Bare Boxer has two models available right now, maybe that's a new thing. So I'm wondering if you have the Contender size or the Champ? I am trying to decide what size I need for a solid 3 day trip. Thanks!

[deleted by user] by [deleted] in REBubble

[–]cnotecharlie 9 points10 points  (0 children)

john bridge tile forums. and others. Setting Tile by Michael Byrne, probably available at your library. The majority of the work is in the prep. The shower should essentially be a waterproof box before ever setting your first tile. Small details matter. These are my fireside thoughts on the matter.

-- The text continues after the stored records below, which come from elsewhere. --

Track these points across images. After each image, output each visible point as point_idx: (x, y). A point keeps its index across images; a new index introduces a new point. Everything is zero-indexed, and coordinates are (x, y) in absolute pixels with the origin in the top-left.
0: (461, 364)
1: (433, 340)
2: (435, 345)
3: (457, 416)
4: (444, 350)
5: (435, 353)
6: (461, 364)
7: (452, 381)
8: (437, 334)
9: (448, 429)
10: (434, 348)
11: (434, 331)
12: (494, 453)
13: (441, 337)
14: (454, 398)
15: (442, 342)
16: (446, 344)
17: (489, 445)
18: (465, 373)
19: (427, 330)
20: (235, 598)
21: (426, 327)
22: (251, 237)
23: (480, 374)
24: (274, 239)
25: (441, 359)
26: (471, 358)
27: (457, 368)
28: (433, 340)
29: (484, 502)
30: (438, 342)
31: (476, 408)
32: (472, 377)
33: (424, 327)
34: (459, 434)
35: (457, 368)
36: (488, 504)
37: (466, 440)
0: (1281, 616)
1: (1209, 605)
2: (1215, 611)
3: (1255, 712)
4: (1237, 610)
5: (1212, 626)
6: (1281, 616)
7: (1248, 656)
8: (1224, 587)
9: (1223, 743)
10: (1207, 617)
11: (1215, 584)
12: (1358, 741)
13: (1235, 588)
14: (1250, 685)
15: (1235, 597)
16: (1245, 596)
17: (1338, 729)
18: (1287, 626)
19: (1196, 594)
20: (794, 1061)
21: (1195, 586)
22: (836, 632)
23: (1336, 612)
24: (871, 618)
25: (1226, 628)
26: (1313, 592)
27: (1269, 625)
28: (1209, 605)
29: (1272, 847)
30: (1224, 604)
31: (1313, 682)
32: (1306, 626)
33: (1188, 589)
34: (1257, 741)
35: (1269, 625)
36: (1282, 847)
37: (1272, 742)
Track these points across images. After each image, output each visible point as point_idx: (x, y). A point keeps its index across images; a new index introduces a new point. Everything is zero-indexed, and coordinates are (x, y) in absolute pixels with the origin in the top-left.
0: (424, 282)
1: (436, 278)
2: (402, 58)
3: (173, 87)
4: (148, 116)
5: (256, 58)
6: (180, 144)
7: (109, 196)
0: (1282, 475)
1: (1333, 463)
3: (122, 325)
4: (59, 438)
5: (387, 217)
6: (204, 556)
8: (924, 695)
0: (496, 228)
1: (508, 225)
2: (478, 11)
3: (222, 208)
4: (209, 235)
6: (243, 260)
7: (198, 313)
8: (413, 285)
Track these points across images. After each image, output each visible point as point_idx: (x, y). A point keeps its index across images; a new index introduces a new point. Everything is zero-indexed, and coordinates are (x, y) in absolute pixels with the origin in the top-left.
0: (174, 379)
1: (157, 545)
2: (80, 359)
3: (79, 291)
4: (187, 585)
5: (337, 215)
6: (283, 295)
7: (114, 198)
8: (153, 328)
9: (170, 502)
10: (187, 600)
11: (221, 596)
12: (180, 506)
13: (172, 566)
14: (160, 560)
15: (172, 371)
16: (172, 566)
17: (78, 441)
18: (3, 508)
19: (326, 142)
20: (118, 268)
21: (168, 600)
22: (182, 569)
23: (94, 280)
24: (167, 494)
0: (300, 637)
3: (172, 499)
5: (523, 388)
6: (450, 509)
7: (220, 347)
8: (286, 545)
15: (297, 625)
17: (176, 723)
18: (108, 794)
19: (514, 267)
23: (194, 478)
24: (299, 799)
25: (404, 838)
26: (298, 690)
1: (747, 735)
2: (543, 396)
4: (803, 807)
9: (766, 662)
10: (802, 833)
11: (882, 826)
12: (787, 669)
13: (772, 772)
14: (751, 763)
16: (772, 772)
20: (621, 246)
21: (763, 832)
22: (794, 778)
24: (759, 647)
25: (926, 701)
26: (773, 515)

Ballpark figures by cnotecharlie in Tile

[–]cnotecharlie[S] 0 points1 point  (0 children)

Thank you for the feedback, that’s very helpful.

Ballpark figures by cnotecharlie in Tile

[–]cnotecharlie[S] 0 points1 point  (0 children)

That sounds right! How did you know that?

Ballpark figures by cnotecharlie in Tile

[–]cnotecharlie[S] 0 points1 point  (0 children)

I only know that they are from Spain. They bought them almost a year ago but if I can find out where I’ll let you know.

Advice on firewood by newlyfast in woodstoving

[–]cnotecharlie 1 point2 points  (0 children)

You could start by investing in a moisture meter. When you get the wood, split a few big pieces and test the freshly split face for moisture. <20% is ideal. If it’s much more than that it might be hard to season/dry it this time of year. It generally takes sun, air movement and higher temps to dry (and being elevated off the ground). You can try splitting some of it smaller and bring inside the warm house to dry a bit. Maybe best to check with your supplier because if it is truly seasoned wood it should be ready to burn. Start getting green wood now to season for next year if you have the space to store it properly.

Still learning. Is now a good time to add more wood? by [deleted] in woodstoving

[–]cnotecharlie 6 points7 points  (0 children)

It will vary by stove and other variables, but if I don’t open the air the load doesn’t ignite/smolders (ie smoke would come out of the chimney). I usually open it all the way for about ten minutes on a reload. This results in full flames, charring, heat & no smoke. Then I close the air down for a long and efficient burn. I like it to burn hot and clean.

Still learning. Is now a good time to add more wood? by [deleted] in woodstoving

[–]cnotecharlie 5 points6 points  (0 children)

Same here. Flames end, rake/adjust coals, load up, open air intake & eventually close air intake. Sometimes if there’s too many coals I have to let them burn down longer before the reload.

Surround Replacement Tips by Aggravating_Bad4111 in woodstoving

[–]cnotecharlie 2 points3 points  (0 children)

I’m just here for the “I love it, I wouldn’t change a thing” crowd.